これは手術や骨折の影響で、一時的に血管に損傷が起きていることがその理由です。
とくに骨折と血管を結びつけて考える人は少ないですから、意外な事実だと言えます。
血液の固まりやすい状態
血液の固まりやすい状態は、エコノミー症候群を引き起こす原因になります。
- 妊娠、産後、避妊用ピルを服用(ホルモンバランスの関係)
- 凝固性疾患
- 悪性腫瘍(がん・子宮筋腫など)
ホルモンバランスの変異は女性に多い原因です。
激しいスポーツや武道などをしている人
武道やラグビー、サッカーなどの筋肉を打ち付けるスポーツなどをしている人は、血管に損傷を起こすことが多く、エコノミー症候群を発症しやすくなります。
これらのスポーツをしている人は、普通の人よりも体力的・健康的にも自信を持つものですから意外な盲点だとも言えます。
エコノミークラス症候群を発症しやすい環境
エコノミークラス症候群には、発症しやすい環境もあります。
- 狭い場所で長時間同じ姿勢をとる
- 乾燥している
- 室温(気温)が低い
これらに共通するのはすべて「血流を悪化させる要因」があるということです。
狭い場所では体の身動きが取れず、イスやベッドなどで同じ場所を圧迫されて血流が悪くなります。

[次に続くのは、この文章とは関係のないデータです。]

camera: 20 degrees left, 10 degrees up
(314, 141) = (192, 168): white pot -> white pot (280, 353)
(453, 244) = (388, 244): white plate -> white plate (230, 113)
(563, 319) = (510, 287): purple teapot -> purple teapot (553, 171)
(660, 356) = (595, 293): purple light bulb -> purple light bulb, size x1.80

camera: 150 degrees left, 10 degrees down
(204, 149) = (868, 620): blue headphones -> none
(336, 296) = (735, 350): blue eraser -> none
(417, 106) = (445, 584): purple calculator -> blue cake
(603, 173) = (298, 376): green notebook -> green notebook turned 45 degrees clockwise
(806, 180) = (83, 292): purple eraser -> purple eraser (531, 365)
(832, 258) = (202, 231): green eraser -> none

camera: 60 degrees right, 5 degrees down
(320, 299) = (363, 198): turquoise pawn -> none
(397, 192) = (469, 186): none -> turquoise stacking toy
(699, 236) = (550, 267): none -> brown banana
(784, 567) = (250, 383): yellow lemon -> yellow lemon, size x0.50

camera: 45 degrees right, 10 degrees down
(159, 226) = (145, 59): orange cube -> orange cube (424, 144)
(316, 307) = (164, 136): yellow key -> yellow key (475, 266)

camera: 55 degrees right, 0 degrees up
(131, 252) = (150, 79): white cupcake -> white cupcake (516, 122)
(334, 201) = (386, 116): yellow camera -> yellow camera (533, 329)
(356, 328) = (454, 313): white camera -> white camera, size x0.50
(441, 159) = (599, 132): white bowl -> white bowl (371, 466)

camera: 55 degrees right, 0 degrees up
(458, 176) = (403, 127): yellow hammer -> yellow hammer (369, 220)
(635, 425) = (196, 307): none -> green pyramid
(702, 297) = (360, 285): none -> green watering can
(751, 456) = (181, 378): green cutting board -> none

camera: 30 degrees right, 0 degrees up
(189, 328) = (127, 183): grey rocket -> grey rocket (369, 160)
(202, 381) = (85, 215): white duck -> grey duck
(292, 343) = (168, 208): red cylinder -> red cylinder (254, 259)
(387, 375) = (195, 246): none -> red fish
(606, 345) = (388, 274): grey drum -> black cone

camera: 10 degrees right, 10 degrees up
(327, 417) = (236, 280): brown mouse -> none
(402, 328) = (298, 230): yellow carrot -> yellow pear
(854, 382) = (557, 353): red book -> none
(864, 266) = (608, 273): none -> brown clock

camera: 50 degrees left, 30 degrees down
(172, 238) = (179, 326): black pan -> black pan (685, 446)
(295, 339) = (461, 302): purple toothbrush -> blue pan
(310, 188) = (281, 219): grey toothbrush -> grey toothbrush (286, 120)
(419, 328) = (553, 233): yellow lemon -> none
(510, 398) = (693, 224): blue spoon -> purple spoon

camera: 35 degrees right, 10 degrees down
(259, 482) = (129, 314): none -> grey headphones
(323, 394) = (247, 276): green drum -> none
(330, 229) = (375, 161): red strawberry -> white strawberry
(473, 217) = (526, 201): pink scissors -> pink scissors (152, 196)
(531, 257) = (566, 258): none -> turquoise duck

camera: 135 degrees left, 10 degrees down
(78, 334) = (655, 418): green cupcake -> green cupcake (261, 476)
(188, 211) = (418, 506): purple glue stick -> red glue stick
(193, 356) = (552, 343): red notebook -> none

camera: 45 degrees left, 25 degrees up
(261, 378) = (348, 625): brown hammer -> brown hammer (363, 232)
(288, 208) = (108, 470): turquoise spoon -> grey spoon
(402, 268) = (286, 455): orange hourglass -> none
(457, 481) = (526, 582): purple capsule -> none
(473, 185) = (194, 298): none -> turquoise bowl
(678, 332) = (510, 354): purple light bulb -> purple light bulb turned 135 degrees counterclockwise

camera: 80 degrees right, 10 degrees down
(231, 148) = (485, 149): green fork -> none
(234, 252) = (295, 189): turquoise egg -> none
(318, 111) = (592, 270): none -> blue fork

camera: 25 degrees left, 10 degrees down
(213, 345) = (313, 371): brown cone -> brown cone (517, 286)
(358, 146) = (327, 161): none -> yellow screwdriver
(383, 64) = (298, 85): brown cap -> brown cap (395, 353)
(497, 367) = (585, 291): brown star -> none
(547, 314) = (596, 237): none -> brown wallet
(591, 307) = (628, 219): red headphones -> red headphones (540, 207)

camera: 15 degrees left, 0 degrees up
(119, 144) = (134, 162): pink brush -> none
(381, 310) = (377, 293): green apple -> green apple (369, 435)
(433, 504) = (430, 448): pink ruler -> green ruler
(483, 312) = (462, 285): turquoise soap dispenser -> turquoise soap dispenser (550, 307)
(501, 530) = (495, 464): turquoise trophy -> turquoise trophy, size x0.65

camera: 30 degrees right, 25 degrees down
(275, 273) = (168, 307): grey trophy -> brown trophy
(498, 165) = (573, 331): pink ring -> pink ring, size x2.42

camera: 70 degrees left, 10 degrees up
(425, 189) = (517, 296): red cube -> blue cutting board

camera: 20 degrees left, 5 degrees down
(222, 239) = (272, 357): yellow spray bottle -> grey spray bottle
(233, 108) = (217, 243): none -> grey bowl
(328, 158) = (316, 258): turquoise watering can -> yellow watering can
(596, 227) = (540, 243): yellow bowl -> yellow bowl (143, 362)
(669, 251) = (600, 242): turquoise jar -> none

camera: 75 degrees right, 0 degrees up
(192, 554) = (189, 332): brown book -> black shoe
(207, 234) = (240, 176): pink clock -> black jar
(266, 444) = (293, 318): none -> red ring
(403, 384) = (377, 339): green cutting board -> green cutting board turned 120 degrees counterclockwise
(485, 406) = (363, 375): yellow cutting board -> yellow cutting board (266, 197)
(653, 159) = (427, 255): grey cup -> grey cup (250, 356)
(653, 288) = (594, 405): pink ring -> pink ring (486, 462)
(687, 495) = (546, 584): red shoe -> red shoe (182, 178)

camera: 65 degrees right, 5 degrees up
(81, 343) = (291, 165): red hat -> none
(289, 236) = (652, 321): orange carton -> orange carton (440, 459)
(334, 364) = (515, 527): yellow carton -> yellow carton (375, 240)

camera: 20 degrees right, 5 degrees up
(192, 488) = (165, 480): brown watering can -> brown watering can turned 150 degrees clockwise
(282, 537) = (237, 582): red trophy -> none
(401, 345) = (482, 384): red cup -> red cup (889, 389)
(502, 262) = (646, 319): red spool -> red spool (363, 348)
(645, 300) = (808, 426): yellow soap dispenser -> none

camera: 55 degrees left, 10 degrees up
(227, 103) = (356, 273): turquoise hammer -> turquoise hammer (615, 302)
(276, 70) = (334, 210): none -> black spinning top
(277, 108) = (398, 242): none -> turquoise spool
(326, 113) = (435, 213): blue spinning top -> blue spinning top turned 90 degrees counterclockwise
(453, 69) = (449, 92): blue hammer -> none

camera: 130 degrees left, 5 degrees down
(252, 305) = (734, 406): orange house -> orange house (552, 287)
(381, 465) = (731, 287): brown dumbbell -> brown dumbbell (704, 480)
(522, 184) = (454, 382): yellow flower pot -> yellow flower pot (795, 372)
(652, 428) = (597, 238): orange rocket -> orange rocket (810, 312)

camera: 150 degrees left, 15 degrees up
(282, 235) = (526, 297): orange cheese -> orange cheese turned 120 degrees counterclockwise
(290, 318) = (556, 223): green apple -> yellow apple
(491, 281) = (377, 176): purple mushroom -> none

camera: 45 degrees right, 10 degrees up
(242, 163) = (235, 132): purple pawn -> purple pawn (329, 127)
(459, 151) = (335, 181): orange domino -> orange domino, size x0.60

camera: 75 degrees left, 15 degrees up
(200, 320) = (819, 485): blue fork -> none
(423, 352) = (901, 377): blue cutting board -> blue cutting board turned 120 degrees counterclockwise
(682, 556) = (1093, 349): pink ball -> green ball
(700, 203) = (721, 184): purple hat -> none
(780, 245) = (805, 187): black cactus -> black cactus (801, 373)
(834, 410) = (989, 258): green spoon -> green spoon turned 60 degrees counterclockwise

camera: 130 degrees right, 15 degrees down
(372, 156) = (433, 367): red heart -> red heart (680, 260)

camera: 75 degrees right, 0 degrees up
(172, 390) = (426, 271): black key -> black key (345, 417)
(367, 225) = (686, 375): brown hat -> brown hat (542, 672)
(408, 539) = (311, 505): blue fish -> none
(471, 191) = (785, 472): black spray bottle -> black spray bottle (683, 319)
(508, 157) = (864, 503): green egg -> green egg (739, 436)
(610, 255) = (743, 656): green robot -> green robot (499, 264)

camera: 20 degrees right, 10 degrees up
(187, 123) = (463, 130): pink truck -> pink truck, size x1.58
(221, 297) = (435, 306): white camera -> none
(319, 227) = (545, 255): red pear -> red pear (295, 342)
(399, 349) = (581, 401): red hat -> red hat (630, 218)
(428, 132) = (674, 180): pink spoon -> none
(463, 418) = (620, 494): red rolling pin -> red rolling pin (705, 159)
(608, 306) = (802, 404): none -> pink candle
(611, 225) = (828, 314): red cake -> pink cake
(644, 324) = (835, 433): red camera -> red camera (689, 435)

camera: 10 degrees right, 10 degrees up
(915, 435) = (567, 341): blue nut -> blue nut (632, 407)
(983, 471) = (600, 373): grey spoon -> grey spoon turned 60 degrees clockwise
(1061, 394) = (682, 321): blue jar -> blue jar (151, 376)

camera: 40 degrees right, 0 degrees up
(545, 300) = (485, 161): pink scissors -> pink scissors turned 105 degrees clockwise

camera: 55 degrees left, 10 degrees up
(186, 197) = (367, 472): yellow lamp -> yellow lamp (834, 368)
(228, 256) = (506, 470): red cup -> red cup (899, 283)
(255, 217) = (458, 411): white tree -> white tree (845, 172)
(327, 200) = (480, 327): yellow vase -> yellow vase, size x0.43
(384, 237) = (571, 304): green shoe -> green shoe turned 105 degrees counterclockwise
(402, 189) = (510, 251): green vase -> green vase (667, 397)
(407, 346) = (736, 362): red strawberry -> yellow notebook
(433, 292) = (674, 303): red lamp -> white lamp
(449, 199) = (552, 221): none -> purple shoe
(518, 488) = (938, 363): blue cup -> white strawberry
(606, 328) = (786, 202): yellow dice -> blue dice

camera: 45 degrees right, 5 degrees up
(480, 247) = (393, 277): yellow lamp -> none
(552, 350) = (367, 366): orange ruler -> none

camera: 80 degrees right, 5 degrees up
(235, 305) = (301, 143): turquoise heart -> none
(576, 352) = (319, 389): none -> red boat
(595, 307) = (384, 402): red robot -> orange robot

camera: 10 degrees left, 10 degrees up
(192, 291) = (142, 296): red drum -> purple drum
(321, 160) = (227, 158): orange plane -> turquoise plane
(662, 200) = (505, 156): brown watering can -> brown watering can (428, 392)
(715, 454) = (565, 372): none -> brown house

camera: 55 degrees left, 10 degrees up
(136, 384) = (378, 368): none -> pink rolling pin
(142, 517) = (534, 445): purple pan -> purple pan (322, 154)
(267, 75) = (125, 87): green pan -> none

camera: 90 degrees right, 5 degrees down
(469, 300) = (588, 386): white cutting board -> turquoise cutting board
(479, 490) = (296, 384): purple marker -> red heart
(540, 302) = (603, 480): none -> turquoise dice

また、乾燥状態では血液中の水分が蒸発して脱水状態が起きやすくなり、血液の粘度が高まり固まりやすくなるのです。
室温(気温)の低さも、血管を収縮させる原因ですので、悪化要因が増えることになります。
「狭い場所」「乾燥状態」というのが、飛行機のエコノミークラスでこの疾患が起きやすい2大要因です。
機内の湿度は砂漠よりも湿度が低く、5%~15%くらいという極度の乾燥状態なのです。
入院中や術後に発症しやすい
エコノミークラス症候群は、飛行機への搭乗で起きる以外に「入院中」「手術後」に起きやすいことが分かっています。
とくに脊椎のケガや術後は、ベッドで体を固定されることが多く、ほとんど寝返りも打てない状態になります。
同じ場所が圧迫されたり、脚の筋肉の動きによって心臓に血液を送り返しづらくなることでエコノミークラス症候群が発症しやすくなるのです。
また、切開手術などをすることでもエコノミー症候群になりやすくなります。
これは、血管が損傷している可能性が高いことと、あちこちにできた手術の傷を修復するために体が血液を固めようとするという2つの要因が重なるからです。
大きな手術をするような病院では、術後に起きるエコノミー症候群に対してさまざまな対策を施しています。
まとめ
最近では震災被害に遭われた方が、車内泊をしている間にエコノミー症候群にかかり命を落とすといった事例も聞きます。
エコノミークラス症候群は、潜伏状態での兆候が判別しずらいために予防の難しい疾患なのです。
症状が明らかになってから予防策を考えるのではなく、なりやすい環境や状態を作らないという意識が大切だということを覚えておきましょう。